Maine features several geographical regions with distinct ecosystems. From the rugged coastal areas to forested mountains, wilderness lovers will find dozens of camping opportunities. Some popular camping areas offer drive-up campsites with toilets and showers. In other areas, primitive backcountry campsites allow you to get away from civilization for a few days. Choose a camping experience suitable for your experience and wilderness abilities, and Maine will not disappoint. Hiring a Registered Maine Guide is an excellent way to learn more about camping and survival in Maine. Outfitters also provide guided camping tours and rent camping equipment.
Maine State Parks & Wilderness Campsites
Rangeley Lake State Park
Rangeley Lake State Park, located in western Maine, features over 800 acres of forested land and a clean, clear lake. There are approximately 50 campsites located near the lakeshore, giving you easy access to watersports as well as hiking trails. The campsites have nearby bathrooms, picnic sites, and a playground. The park is open from May to October. The entrance fee is $3 for Maine residents and $4.50 for non-residents.
Mt. Blue State Park
Mt. Blue State Park is the largest state park in Maine, consisting of over 8,000 acres of protected land. The Webb Beach campground has 136 campsites, many of which have RV hookups. Campsites fill up quickly in this popular park, so consider making an advance reservation during the summer months. Entrance fees are $4 for residents and $6 for non-residents.
Lily Bay State Park
Lily Bay State Park is located on Moosehead Lake in the Maine Highlands region, giving campers access to excellent fishing as well as nearby mountains. There are two campgrounds with 90 campsites total, all of which have nearby access to toilets. The campsites are maintained and staffed during the summer months from May 15 through Columbus Day. Fees are $3 for residents and $4.50 for non-residents.
Warren Island State Park
Warren Island State Park, located on Penobscot Bay, provides a unique getaway for campers. The island can only be accessed by personal watercraft, offering a secluded camping experience at one of 12 campsites. Three Adirondack shelters are also available for overnight visitors. A hand-pump near the center of the island is the only potable water source. Visitors must pack out all waste to keep the park clean for other users. Entrance fees are $3 for residents and $4.50 for non-residents.
Baxter State Park
Baxter State Park, in the Maine Highlands region, is a popular site for campers and hikers. The park maintains several campgrounds with dozens of sites. Many visitors also hike into the backcountry to camp at primitive tent sites. Campers should maintain a clean campsite to avoid attracting bears to the site. Although most visitors camp at Baxter State Park in the summer, winter camping opportunities are also available. Campers must register at a ranger station and ensure that they have appropriate warm-weather gear. Entrance fees are $14 for both residents and non-residents. Campsites cost $30 per night in campgrounds and $20 per night in the backcountry.
Maine Island Trail
The Maine Island Trail was the first protected water trail in the United States. It stretches 375 miles, from New Hampshire to Machias Bay. Dozens of campsites dot the trail, most of which are accessible by kayak, boat, or other personal watercraft. The Maine Island Trail requires campers to follow “leave no trace” guidelines, packing all waste out when they leave a campsite. Detailed information about trail campsites can be found in the Maine Island Trail Guide, updated annually.

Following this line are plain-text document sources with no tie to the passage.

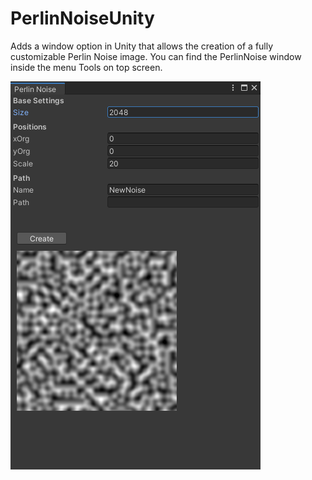 # PerlinNoiseUnity
Adds a window option in Unity that allows the creation of a fully customizable Perlin Noise image.
You can find the PerlinNoise window inside the menu Tools on top screen.

![](Image/ExampleImage.png)

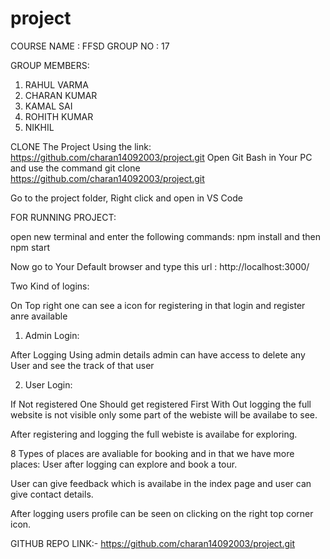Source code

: # project
COURSE NAME : FFSD
GROUP NO : 17

GROUP MEMBERS:
1. RAHUL VARMA
2. CHARAN KUMAR
3. KAMAL SAI
4. ROHITH KUMAR
5. NIKHIL

CLONE The Project Using the link: https://github.com/charan14092003/project.git
Open Git Bash in Your PC and use the command git clone https://github.com/charan14092003/project.git

Go to the project folder, Right click and open in VS Code


FOR RUNNING PROJECT:

open new terminal and enter the following commands: npm install and then
npm start

Now go to Your Default browser and type this url : http://localhost:3000/


Two Kind of logins:

On Top right one can see a icon for registering in that login and register anre available
1) Admin Login:

After Logging Using admin details admin can have access to delete any User
and see the track of that user

2) User Login:

If Not registered One Should get registered First
With Out logging the full website is not visible only some part of the webiste will be availabe to see.

After registering and logging the full webiste is availabe for exploring.

8 Types of places are avaliable for booking and in that we have more places:
User after logging can explore and book a tour.

User can give feedback which is availabe in the index page and user can give contact details.

After logging users profile can be seen on clicking on the right top corner icon.

GITHUB REPO LINK:- https://github.com/charan14092003/project.git
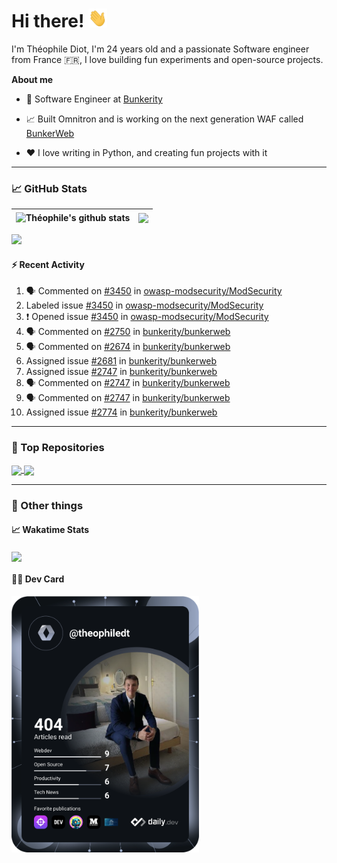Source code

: # Hi there! <img src="./wave.gif" width="30px" height="30px" />

I'm Théophile Diot, I'm 24 years old and a passionate Software engineer from France 🇫🇷, I love building fun experiments and open-source projects.

**About me**

- 💼 Software Engineer at [Bunkerity](https://www.bunkerity.com/)

- 📈 Built Omnitron and is working on the next generation WAF called [BunkerWeb](https://www.bunkerweb.io)

- ❤️ I love writing in Python, and creating fun projects with it

---

### 📈 GitHub Stats

| <img align="center" src="https://github-readme-stats.vercel.app/api?username=TheophileDiot&show_icons=true&include_all_commits=true&theme=algolia&hide_border=true&rank_icon=github" alt="Théophile's github stats" /> | <img align="center" src="https://github-readme-stats.vercel.app/api/top-langs/?username=TheophileDiot&layout=compact&theme=algolia&hide_border=true" /> |
| ---------------------------------------------------------------------------------------------------------------------------------------------------------------------------------------------------------------------- | ------------------------------------------------------------------------------------------------------------------------------------------------------- |

![](https://github-readme-activity-graph.vercel.app/graph?username=TheophileDiot&theme=tokyo-night)

#### :zap: Recent Activity

<!--START_SECTION:activity-->
1. 🗣 Commented on [#3450](https://github.com/owasp-modsecurity/ModSecurity/issues/3450#issuecomment-3424906932) in [owasp-modsecurity/ModSecurity](https://github.com/owasp-modsecurity/ModSecurity)
2.  Labeled issue [#3450](https://github.com/owasp-modsecurity/ModSecurity/issues/3450) in [owasp-modsecurity/ModSecurity](https://github.com/owasp-modsecurity/ModSecurity)
3. ❗ Opened issue [#3450](https://github.com/owasp-modsecurity/ModSecurity/issues/3450) in [owasp-modsecurity/ModSecurity](https://github.com/owasp-modsecurity/ModSecurity)
4. 🗣 Commented on [#2750](https://github.com/bunkerity/bunkerweb/issues/2750#issuecomment-3421152551) in [bunkerity/bunkerweb](https://github.com/bunkerity/bunkerweb)
5. 🗣 Commented on [#2674](https://github.com/bunkerity/bunkerweb/issues/2674#issuecomment-3421131184) in [bunkerity/bunkerweb](https://github.com/bunkerity/bunkerweb)
6.  Assigned issue [#2681](https://github.com/bunkerity/bunkerweb/issues/2681) in [bunkerity/bunkerweb](https://github.com/bunkerity/bunkerweb)
7.  Assigned issue [#2747](https://github.com/bunkerity/bunkerweb/issues/2747) in [bunkerity/bunkerweb](https://github.com/bunkerity/bunkerweb)
8. 🗣 Commented on [#2747](https://github.com/bunkerity/bunkerweb/issues/2747#issuecomment-3421053319) in [bunkerity/bunkerweb](https://github.com/bunkerity/bunkerweb)
9. 🗣 Commented on [#2747](https://github.com/bunkerity/bunkerweb/issues/2747#issuecomment-3421050798) in [bunkerity/bunkerweb](https://github.com/bunkerity/bunkerweb)
10.  Assigned issue [#2774](https://github.com/bunkerity/bunkerweb/issues/2774) in [bunkerity/bunkerweb](https://github.com/bunkerity/bunkerweb)
<!--END_SECTION:activity-->

---

### 🔧 Top Repositories

<a href="https://github.com/bunkerity/bunkerweb">
  <img align="center" src="https://github-readme-stats.vercel.app/api/pin/?username=Bunkerity&repo=bunkerweb&theme=algolia" />
</a>
<a href="https://github.com/TheophileDiot/Omnitron">
  <img align="center" src="https://github-readme-stats.vercel.app/api/pin/?username=TheophileDiot&repo=Omnitron&theme=algolia" />
</a>

---

### 🎉 Other things

#### 📈 Wakatime Stats

<a href="https://wakatime.com/@theophile_bunkerity">
  <img align="center" src="https://github-readme-stats.vercel.app/api/wakatime?username=3aa5ce41-c253-43d9-8441-a721e446a45f&layout=compact&theme=algolia" />
</a>

#### 👨‍💻 Dev Card

<a href="https://app.daily.dev/TheophileDt">
  <img src="./devcard.svg" width="300" alt="Théophile Diot's Dev Card"/>
</a>
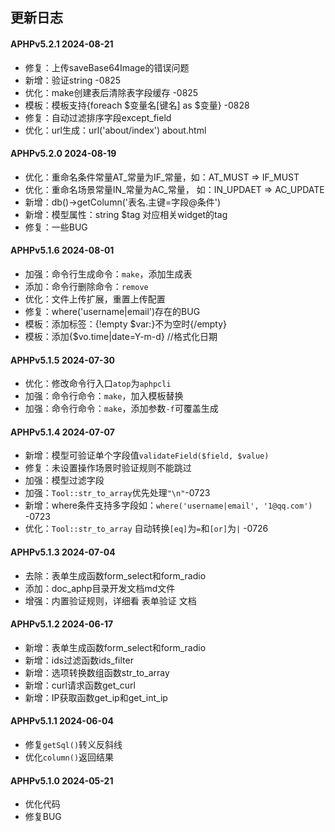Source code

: ## 更新日志

#### APHPv5.2.1 2024-08-21

- 修复：上传saveBase64Image的错误问题
- 新增：验证string -0825
- 优化：make创建表后清除表字段缓存 -0825
- 模板：模板支持{foreach $变量名[键名] as $变量} -0828
- 修复：自动过滤排序字段except_field
- 优化：url生成：url('about/index') about.html

#### APHPv5.2.0 2024-08-19

- 优化：重命名条件常量AT_常量为IF_常量，如：AT_MUST => IF_MUST
- 优化：重命名场景常量IN_常量为AC_常量， 如：IN_UPDAET => AC_UPDATE
- 新增：db()->getColumn('表名.主键=字段@条件')
- 新增：模型属性：string $tag 对应相关widget的tag
- 修复：一些BUG

#### APHPv5.1.6 2024-08-01

- 加强：命令行生成命令：`make`，添加生成表
- 添加：命令行删除命令：`remove`
- 优化：文件上传扩展，重置上传配置
- 修复：where('username|email')存在的BUG
- 模板：添加标签：{!empty $var:}不为空时{/empty}
- 模板：添加{$vo.time|date=Y-m-d} //格式化日期

#### APHPv5.1.5 2024-07-30

- 优化：修改命令行入口`atop`为`aphpcli`
- 加强：命令行命令：`make`，加入模板替换
- 加强：命令行命令：`make`，添加参数`-f`可覆盖生成

#### APHPv5.1.4 2024-07-07

- 新增：模型可验证单个字段值`validateField($field, $value)`
- 修复：未设置操作场景时验证规则不能跳过
- 加强：模型过滤字段
- 加强：`Tool::str_to_array`优先处理`"\n"`-0723
- 新增：where条件支持多字段如：`where('username|email', '1@qq.com')` -0723
- 优化：`Tool::str_to_array` 自动转换`[eq]`为`=`和`[or]`为`|` -0726

#### APHPv5.1.3 2024-07-04

- 去除：表单生成函数form_select和form_radio
- 添加：doc_aphp目录开发文档md文件
- 增强：内置验证规则，详细看 表单验证 文档

#### APHPv5.1.2 2024-06-17

- 新增：表单生成函数form_select和form_radio
- 新增：ids过滤函数ids_filter
- 新增：选项转换数组函数str_to_array
- 新增：curl请求函数get_curl
- 新增：IP获取函数get_ip和get_int_ip

#### APHPv5.1.1 2024-06-04

- 修复`getSql()`转义反斜线
- 优化`column()`返回结果

#### APHPv5.1.0 2024-05-21

- 优化代码
- 修复BUG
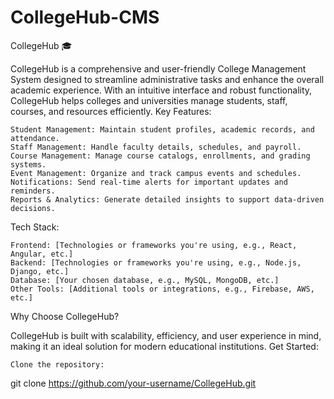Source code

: # CollegeHub-CMS

CollegeHub 🎓

CollegeHub is a comprehensive and user-friendly College Management System designed to streamline administrative tasks and enhance the overall academic experience. With an intuitive interface and robust functionality, CollegeHub helps colleges and universities manage students, staff, courses, and resources efficiently.
Key Features:

    Student Management: Maintain student profiles, academic records, and attendance.
    Staff Management: Handle faculty details, schedules, and payroll.
    Course Management: Manage course catalogs, enrollments, and grading systems.
    Event Management: Organize and track campus events and schedules.
    Notifications: Send real-time alerts for important updates and reminders.
    Reports & Analytics: Generate detailed insights to support data-driven decisions.

Tech Stack:

    Frontend: [Technologies or frameworks you're using, e.g., React, Angular, etc.]
    Backend: [Technologies or frameworks you're using, e.g., Node.js, Django, etc.]
    Database: [Your chosen database, e.g., MySQL, MongoDB, etc.]
    Other Tools: [Additional tools or integrations, e.g., Firebase, AWS, etc.]

Why Choose CollegeHub?

CollegeHub is built with scalability, efficiency, and user experience in mind, making it an ideal solution for modern educational institutions.
Get Started:

    Clone the repository:

git clone https://github.com/your-username/CollegeHub.git

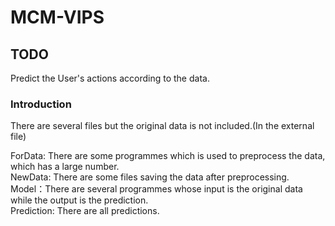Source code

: # MCM-VIPS

## TODO
Predict the User's actions according to the data.

### Introduction
There are several files but the original data is not included.(In the external file)

ForData: There are some programmes which is used to preprocess the data, which has a large number.  
NewData: There are some files saving the data after preprocessing.  
Model：There are several programmes whose input is the original data while the output is the prediction.  
Prediction: There are all predictions.  
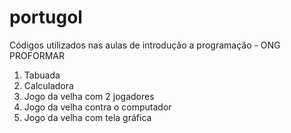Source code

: # portugol
Códigos utilizados nas aulas de introdução a programação - ONG PROFORMAR
1. Tabuada
2. Calculadora
3. Jogo da velha com 2 jogadores
4. Jogo da velha contra o computador
5. Jogo da velha com tela gráfica
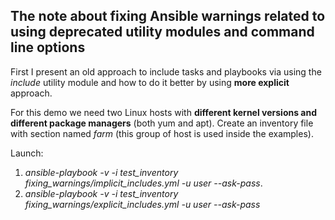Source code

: ## The note about fixing Ansible warnings related to using deprecated utility modules and command line options

First I present an old approach to include tasks and playbooks via using the *include* utility module and how to do it better by using **more explicit** approach. 

For this demo we need two Linux hosts with **different kernel versions and different package managers** (both yum and apt). Create an inventory file with section named *farm* (this group of host is used inside the examples).

Launch:
1. *ansible-playbook -v -i test_inventory fixing_warnings/implicit_includes.yml -u user --ask-pass*.
2. *ansible-playbook -v -i test_inventory fixing_warnings/explicit_includes.yml -u user --ask-pass*
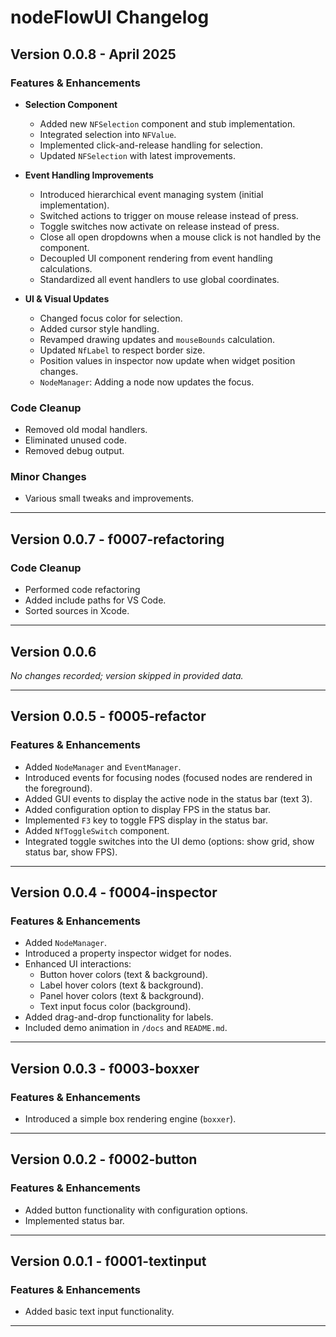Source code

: 
# nodeFlowUI Changelog

## Version 0.0.8 - April 2025
### Features & Enhancements
- **Selection Component**  
  - Added new `NFSelection` component and stub implementation.  
  - Integrated selection into `NFValue`.  
  - Implemented click-and-release handling for selection.  
  - Updated `NFSelection` with latest improvements.  

- **Event Handling Improvements**  
  - Introduced hierarchical event managing system (initial implementation).  
  - Switched actions to trigger on mouse release instead of press.  
  - Toggle switches now activate on release instead of press.  
  - Close all open dropdowns when a mouse click is not handled by the component.  
  - Decoupled UI component rendering from event handling calculations.  
  - Standardized all event handlers to use global coordinates.  

- **UI & Visual Updates**  
  - Changed focus color for selection.  
  - Added cursor style handling.  
  - Revamped drawing updates and `mouseBounds` calculation.  
  - Updated `NfLabel` to respect border size.  
  - Position values in inspector now update when widget position changes.  
  - `NodeManager`: Adding a node now updates the focus.  

### Code Cleanup
- Removed old modal handlers.  
- Eliminated unused code.  
- Removed debug output.  

### Minor Changes
- Various small tweaks and improvements.  

---

## Version 0.0.7 - f0007-refactoring
### Code Cleanup
- Performed code refactoring 
- Added include paths for VS Code.  
- Sorted sources in Xcode.  

---

## Version 0.0.6
*No changes recorded; version skipped in provided data.*

---

## Version 0.0.5 - f0005-refactor
### Features & Enhancements
- Added `NodeManager` and `EventManager`.  
- Introduced events for focusing nodes (focused nodes are rendered in the foreground).  
- Added GUI events to display the active node in the status bar (text 3).  
- Added configuration option to display FPS in the status bar.  
- Implemented `F3` key to toggle FPS display in the status bar.  
- Added `NfToggleSwitch` component.  
- Integrated toggle switches into the UI demo (options: show grid, show status bar, show FPS).  

---

## Version 0.0.4 - f0004-inspector
### Features & Enhancements
- Added `NodeManager`.  
- Introduced a property inspector widget for nodes.  
- Enhanced UI interactions:  
  - Button hover colors (text & background).  
  - Label hover colors (text & background).  
  - Panel hover colors (text & background).  
  - Text input focus color (background).  
- Added drag-and-drop functionality for labels.  
- Included demo animation in `/docs` and `README.md`.  

---

## Version 0.0.3 - f0003-boxxer
### Features & Enhancements
- Introduced a simple box rendering engine (`boxxer`).  

---

## Version 0.0.2 - f0002-button
### Features & Enhancements
- Added button functionality with configuration options.  
- Implemented status bar.  

---

## Version 0.0.1 - f0001-textinput
### Features & Enhancements
- Added basic text input functionality.  

---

Allagash Wilderness Waterway
The Allagash Wilderness Waterway is a 92-mile stretch of rivers, lakes, ponds, and streams. Camping is permitted at designated places along the waterway, and visitors are encouraged to make advance reservations to ensure a campsite is available. Groups of more than 12 people are not permitted on the waterway or at campsites. Both summer and winter camping opportunities are available, giving you a variety of ways to experience the Allagash Wilderness.
White Mountains National Forest
The White Mountains National Forest stretches across the New Hampshire-Maine state line, spanning over 1,000 square miles. Although 95% of the forest is in New Hampshire, the Maine portion of the forest offers spectacular camping opportunities. Several developed campgrounds provide vehicle access to campsites. The amenities at these campgrounds vary; some have running water and flush toilets, while others do not. Experienced campers may enjoy backpacking into the national forest. Backcountry camping is allowed at designated sites as well as anywhere greater than 1/4-mile from a trailhead, picnic areas, day use sites, or campgrounds.
The Appalachian Trail is one of the most popular hiking trails in the United States, with thousands of people attempting to hike its entire 2,184-mile length every year. The trail terminates in Maine at Mt. Katahdin. Because some hikers begin at Mt. Katahdin and hike south, the Maine portion of the trail is heavily trafficked. Over 250 backpacking shelters dot the Appalachian Trail, providing primitive accommodations for campers. Alternatively, there are designated campsites appropriate for backcountry campers. All campers should be prepared to follow “leave no trace” guidelines to preserve the trail for later users.